Output all entries precisely.

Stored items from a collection
##############################

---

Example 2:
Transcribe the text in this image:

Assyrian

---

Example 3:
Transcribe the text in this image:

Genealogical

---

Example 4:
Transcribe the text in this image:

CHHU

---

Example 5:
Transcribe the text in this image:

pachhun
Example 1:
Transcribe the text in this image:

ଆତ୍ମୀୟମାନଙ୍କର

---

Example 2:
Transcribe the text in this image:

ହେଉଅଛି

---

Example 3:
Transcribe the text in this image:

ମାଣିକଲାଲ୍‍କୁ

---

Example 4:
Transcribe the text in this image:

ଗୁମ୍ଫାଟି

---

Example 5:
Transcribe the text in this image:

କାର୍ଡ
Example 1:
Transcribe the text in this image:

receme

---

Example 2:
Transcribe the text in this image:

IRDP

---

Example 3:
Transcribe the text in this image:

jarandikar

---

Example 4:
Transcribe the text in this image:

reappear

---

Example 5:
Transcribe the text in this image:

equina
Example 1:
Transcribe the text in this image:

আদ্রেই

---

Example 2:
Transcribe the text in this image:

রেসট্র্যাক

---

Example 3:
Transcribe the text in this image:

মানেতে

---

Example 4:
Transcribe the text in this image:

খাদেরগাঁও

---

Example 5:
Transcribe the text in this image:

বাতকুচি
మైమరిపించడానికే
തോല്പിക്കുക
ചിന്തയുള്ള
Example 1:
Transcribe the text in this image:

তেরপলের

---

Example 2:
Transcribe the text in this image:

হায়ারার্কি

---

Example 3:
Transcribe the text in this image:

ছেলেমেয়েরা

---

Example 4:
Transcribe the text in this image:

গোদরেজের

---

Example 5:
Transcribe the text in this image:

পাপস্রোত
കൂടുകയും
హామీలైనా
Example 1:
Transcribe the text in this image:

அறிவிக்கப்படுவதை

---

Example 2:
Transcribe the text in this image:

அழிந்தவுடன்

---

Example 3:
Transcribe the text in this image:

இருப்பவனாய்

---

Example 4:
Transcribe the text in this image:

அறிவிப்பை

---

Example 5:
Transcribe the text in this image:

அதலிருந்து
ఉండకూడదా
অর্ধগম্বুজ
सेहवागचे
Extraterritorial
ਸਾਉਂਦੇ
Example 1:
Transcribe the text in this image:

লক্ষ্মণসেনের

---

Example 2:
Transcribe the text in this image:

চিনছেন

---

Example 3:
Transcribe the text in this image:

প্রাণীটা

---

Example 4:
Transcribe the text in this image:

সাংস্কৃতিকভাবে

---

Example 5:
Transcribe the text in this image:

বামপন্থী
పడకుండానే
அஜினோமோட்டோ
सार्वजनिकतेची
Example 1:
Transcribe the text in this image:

##############################

### Result of the exercise
---

Example 2:
Transcribe the text in this image:

Assyrian

---

Example 3:
Transcribe the text in this image:

Genealogical

---

Example 4:
Transcribe the text in this image:

CHHU

---

Example 5:
Transcribe the text in this image:

pachhun
Example 1:
Transcribe the text in this image:

ଆତ୍ମୀୟମାନଙ୍କର

---

Example 2:
Transcribe the text in this image:

ହେଉଅଛି

---

Example 3:
Transcribe the text in this image:

ମାଣିକଲାଲ୍‍କୁ

---

Example 4:
Transcribe the text in this image:

ଗୁମ୍ଫାଟି

---

Example 5:
Transcribe the text in this image:

କାର୍ଡ
Example 1:
Transcribe the text in this image:

receme

---

Example 2:
Transcribe the text in this image:

IRDP

---

Example 3:
Transcribe the text in this image:

jarandikar

---

Example 4:
Transcribe the text in this image:

reappear

---

Example 5:
Transcribe the text in this image:

equina
Example 1:
Transcribe the text in this image:

আদ্রেই

---

Example 2:
Transcribe the text in this image:

রেসট্র্যাক

---

Example 3:
Transcribe the text in this image:

মানেতে

---

Example 4:
Transcribe the text in this image:

খাদেরগাঁও

---

Example 5:
Transcribe the text in this image:

বাতকুচি
మైమరిపించడానికే
തോല്പിക്കുക
ചിന്തയുള്ള
Example 1:
Transcribe the text in this image:

তেরপলের

---

Example 2:
Transcribe the text in this image:

হায়ারার্কি

---

Example 3:
Transcribe the text in this image:

ছেলেমেয়েরা

---

Example 4:
Transcribe the text in this image:

গোদরেজের

---

Example 5:
Transcribe the text in this image:

পাপস্রোত
കൂടുകയും
హామీలైనా
Example 1:
Transcribe the text in this image:

அறிவிக்கப்படுவதை

---

Example 2:
Transcribe the text in this image:

அழிந்தவுடன்

---

Example 3:
Transcribe the text in this image:

இருப்பவனாய்

---

Example 4:
Transcribe the text in this image:

அறிவிப்பை

---

Example 5:
Transcribe the text in this image:

அதலிருந்து
ఉండకూడదా
অর্ধগম্বুজ
सेहवागचे
Extraterritorial
ਸਾਉਂਦੇ
Example 1:
Transcribe the text in this image:

লক্ষ্মণসেনের

---

Example 2:
Transcribe the text in this image:

চিনছেন

---

Example 3:
Transcribe the text in this image:

প্রাণীটা

---

Example 4:
Transcribe the text in this image:

সাংস্কৃতিকভাবে

---

Example 5:
Transcribe the text in this image:

বামপন্থী
పడకుండానే
அஜினோமோட்டோ
सार्वजनिकतेची
Example 1:
Transcribe the text in this image:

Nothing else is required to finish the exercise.